Reacting to Avery's Boston speech, another attorney told me of his experience with police perjury. Burton Weinstein, who practices in Connecticut, is an American Rumpole in that he is dogged, canny and, when necessary, daring. He was defending a woman charged by the police with starting a riot in a dance hall by shutting off the lights. A policeman testified unequivocally that he had been on the dance floor at the time and had been able to see her switch off the lights.

The judge granted a motion by Weinstein that the prosecutor, the judge, the court stenographer and the defense attorney go to the dance hall to check out the cop's account. It turned out that the only place from which the lights could be turned off was behind a brick wall. Standing on the dance floor, the policeman could not have seen the defendant, or anybody else, switch off the lights.
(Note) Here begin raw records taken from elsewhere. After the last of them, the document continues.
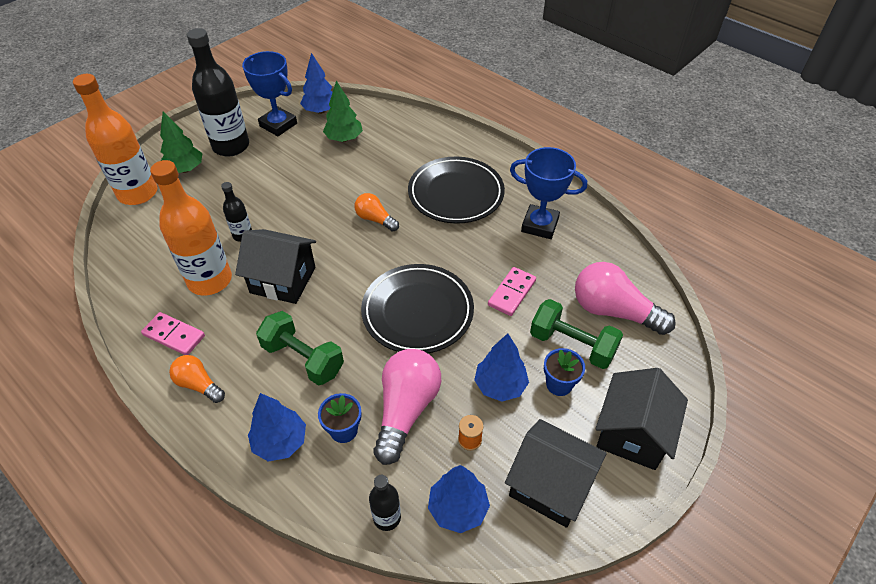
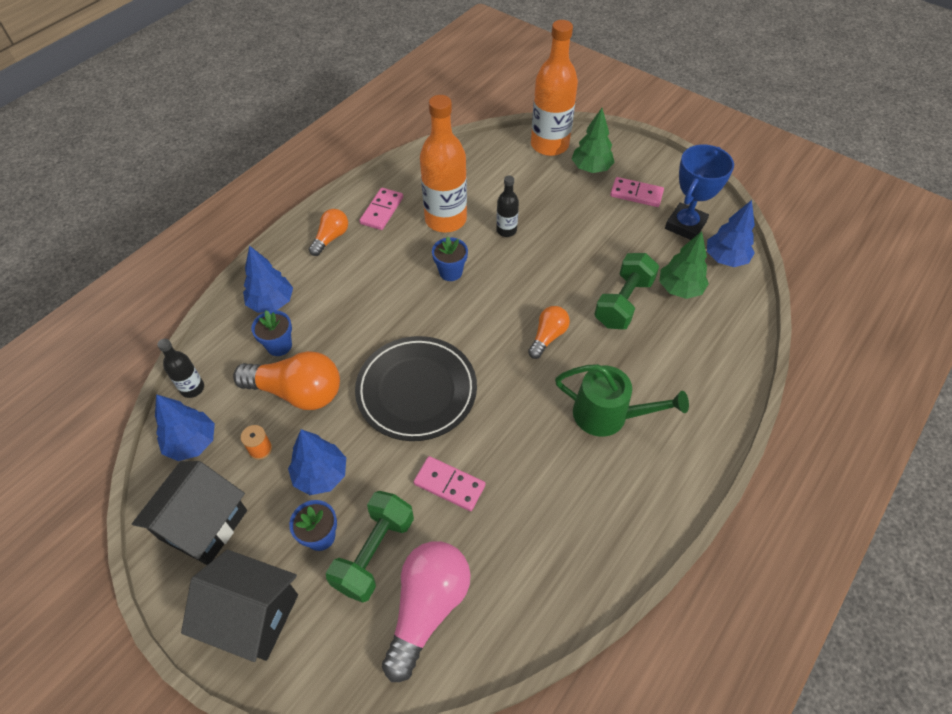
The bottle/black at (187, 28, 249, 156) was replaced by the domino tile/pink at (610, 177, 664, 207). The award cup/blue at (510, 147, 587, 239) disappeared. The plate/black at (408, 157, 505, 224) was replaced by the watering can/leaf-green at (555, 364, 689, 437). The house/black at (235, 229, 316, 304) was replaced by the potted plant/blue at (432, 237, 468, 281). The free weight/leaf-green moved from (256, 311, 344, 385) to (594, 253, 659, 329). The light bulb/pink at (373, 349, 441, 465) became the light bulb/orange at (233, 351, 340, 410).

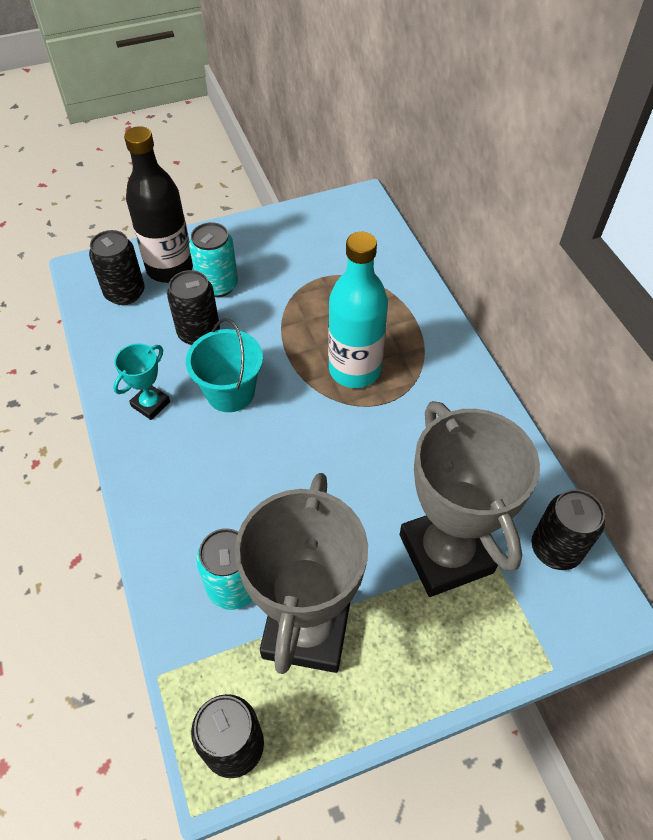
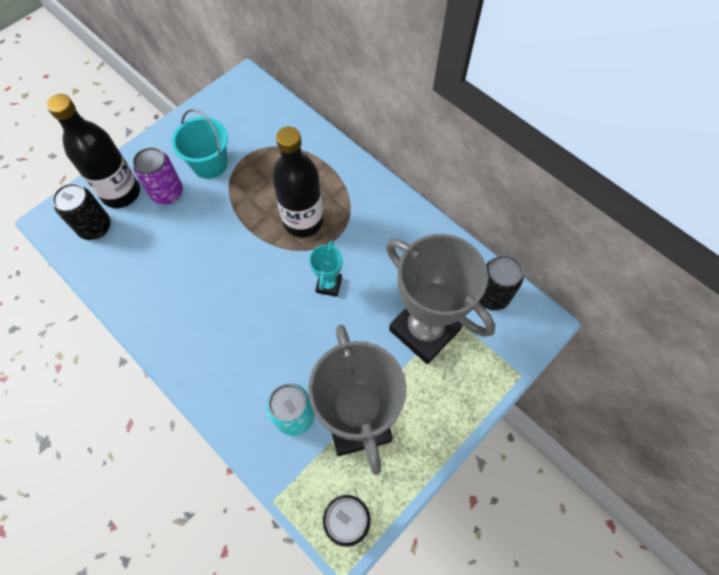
The can/teal at (189, 222, 238, 297) became the can/violet at (133, 147, 183, 204). The bottle/teal at (328, 232, 388, 388) became the bottle/black at (272, 127, 324, 238). The can/black at (167, 270, 220, 345) disappeared. The pail/teal moved from (186, 318, 263, 412) to (172, 109, 228, 179). The award cup/teal moved from (113, 343, 170, 420) to (309, 240, 343, 297).

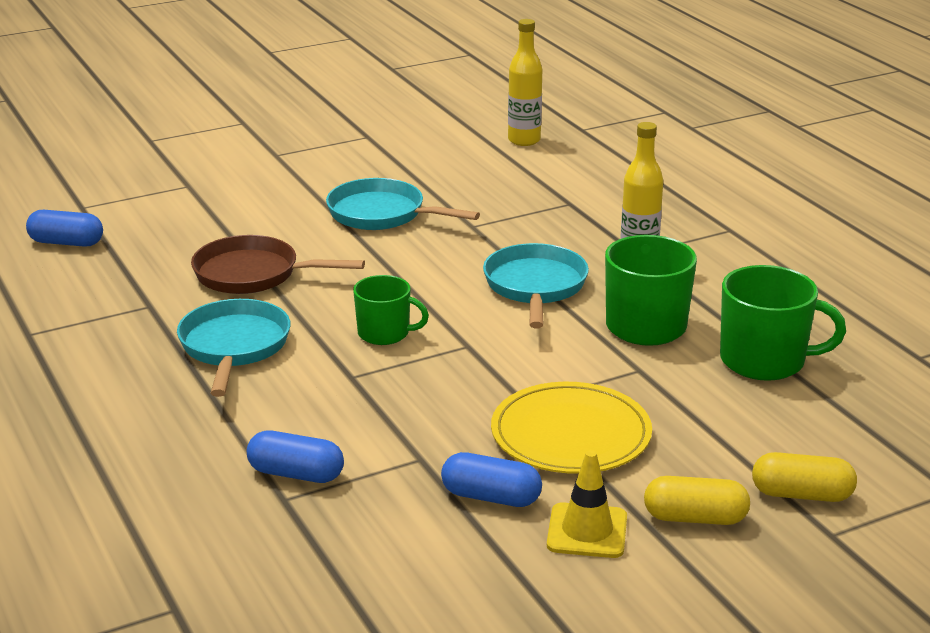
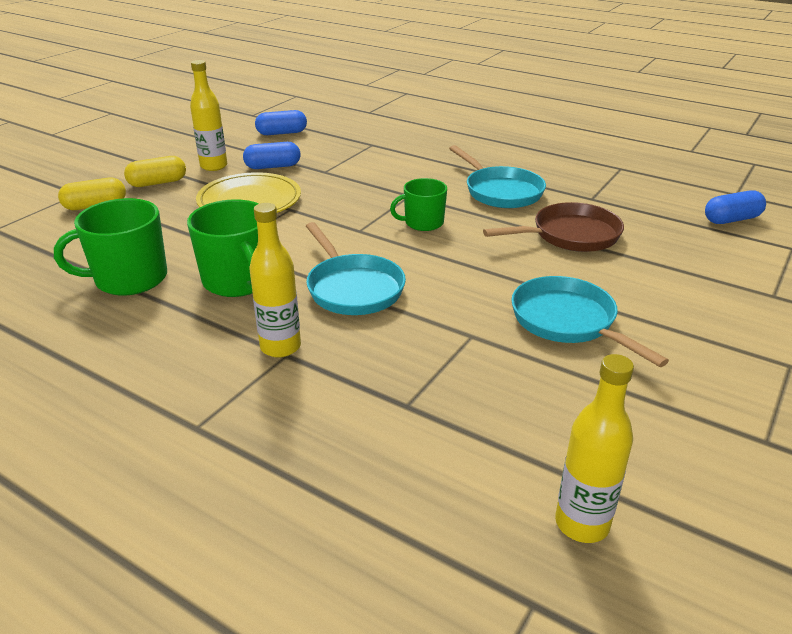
The frying pan/teal at (326, 178, 480, 230) turned 120 degrees counterclockwise. The capsule/blue moved from (247, 430, 344, 483) to (255, 110, 307, 135). The road cone/golden at (547, 450, 627, 558) was replaced by the bottle/golden at (190, 60, 227, 171).

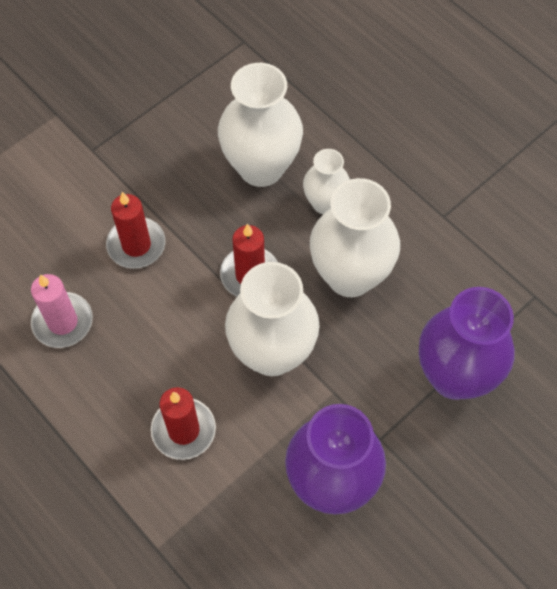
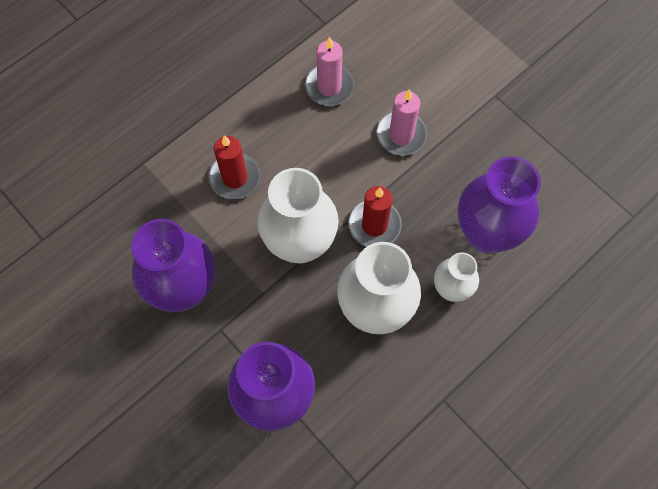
The vase/white at (218, 63, 303, 187) became the vase/violet at (458, 156, 541, 253). The wax candle/red at (106, 192, 165, 269) became the wax candle/pink at (376, 89, 427, 155).

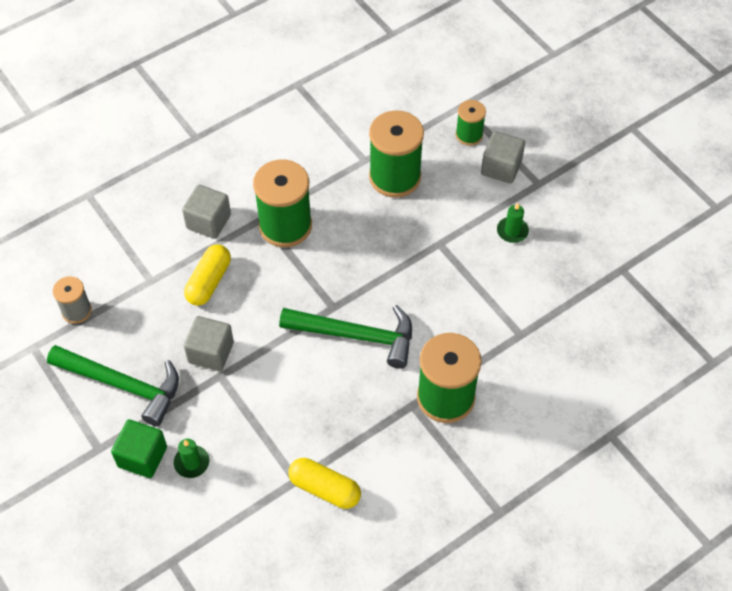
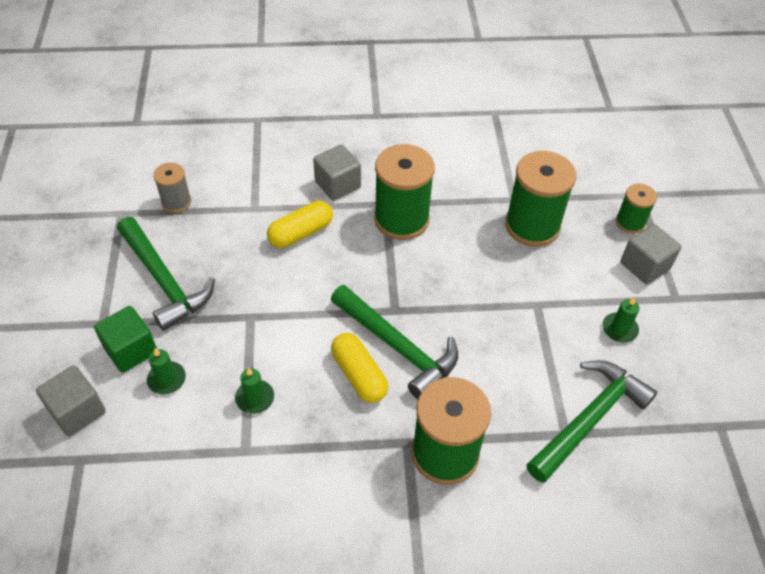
The solid cube/gray moved from (184, 316, 234, 371) to (36, 365, 106, 436). The capsule/golden moved from (288, 458, 361, 509) to (331, 333, 388, 403). The hammer/leaf-green at (526, 360, 657, 483) appeared. The wax candle/leaf-green at (235, 367, 274, 414) appeared.

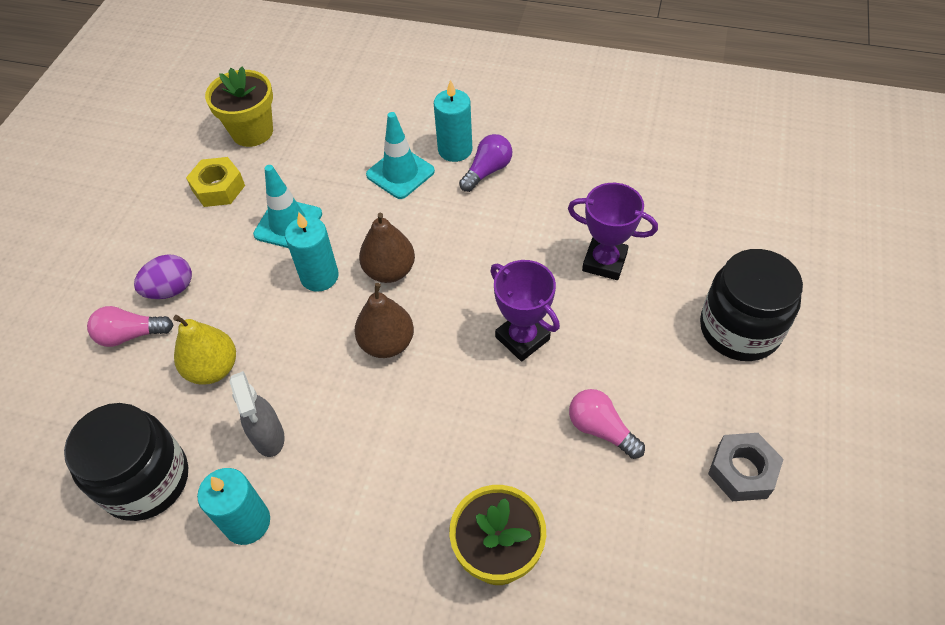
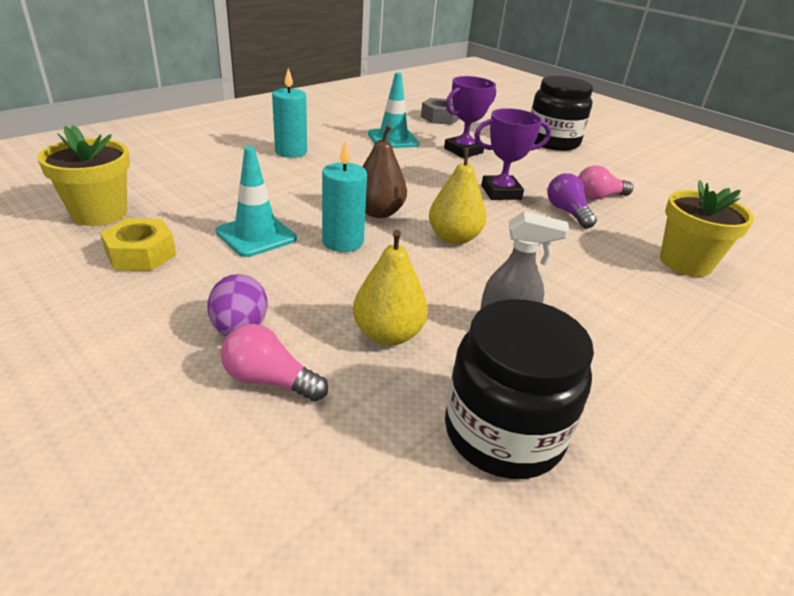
The road cone/teal moved from (366, 112, 435, 199) to (368, 72, 419, 148). The light bulb/violet moved from (459, 134, 512, 192) to (547, 173, 597, 229). The pear fruit/russet at (354, 283, 414, 358) became the pear fruit/golden at (429, 147, 486, 245). The light bulb/pink at (87, 306, 173, 347) turned 90 degrees clockwise. The hex nut/gray moved from (708, 433, 783, 501) to (421, 98, 459, 125). The wax candle/teal at (197, 468, 270, 545) disappeared.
Back in court, Weinstein asked permission, which was granted, to give the policeman his Miranda warnings. He hen reminded the cop that he was testifying under oath, and that the penalty for perjury was a five-year jail term. Did the cop still stand by his testimoney? The policeman said he most certainly did. Weinstein made a motion that the cop be suspended and the transcript of his testimony turned over to the state's attorney for perjury prosecution. The judge declined to accept that motion.

Weinstein then turned to the prosecutor, reminded him that he too was an officer of the court and that he knew the cop had been lying because the prosecutor had also seen the brick wall. The prosecutor looked away from Weinstein. Weinstein eventually won his case, but not even a reprimand was placed in the file of the policeman.

Richard Emery, who does much of the police misconduct work for the New York Civil Liberties Union, suggests that there be a special prosecutor in every jurisdiction who would investigate all charges of police abuse -- including perjury. The regular prosecutors, Emery notes, "have to rely on the local cops to make their cases, so they are not eager to go after them."

"I've been a lawyer for a long time," says Emery, "but I am still shocked that the first line of law enforcement in our society can get away with routinely lying in court. And once a cop has broken the law, he can no longer look at himself the same way he did when he came onto the force."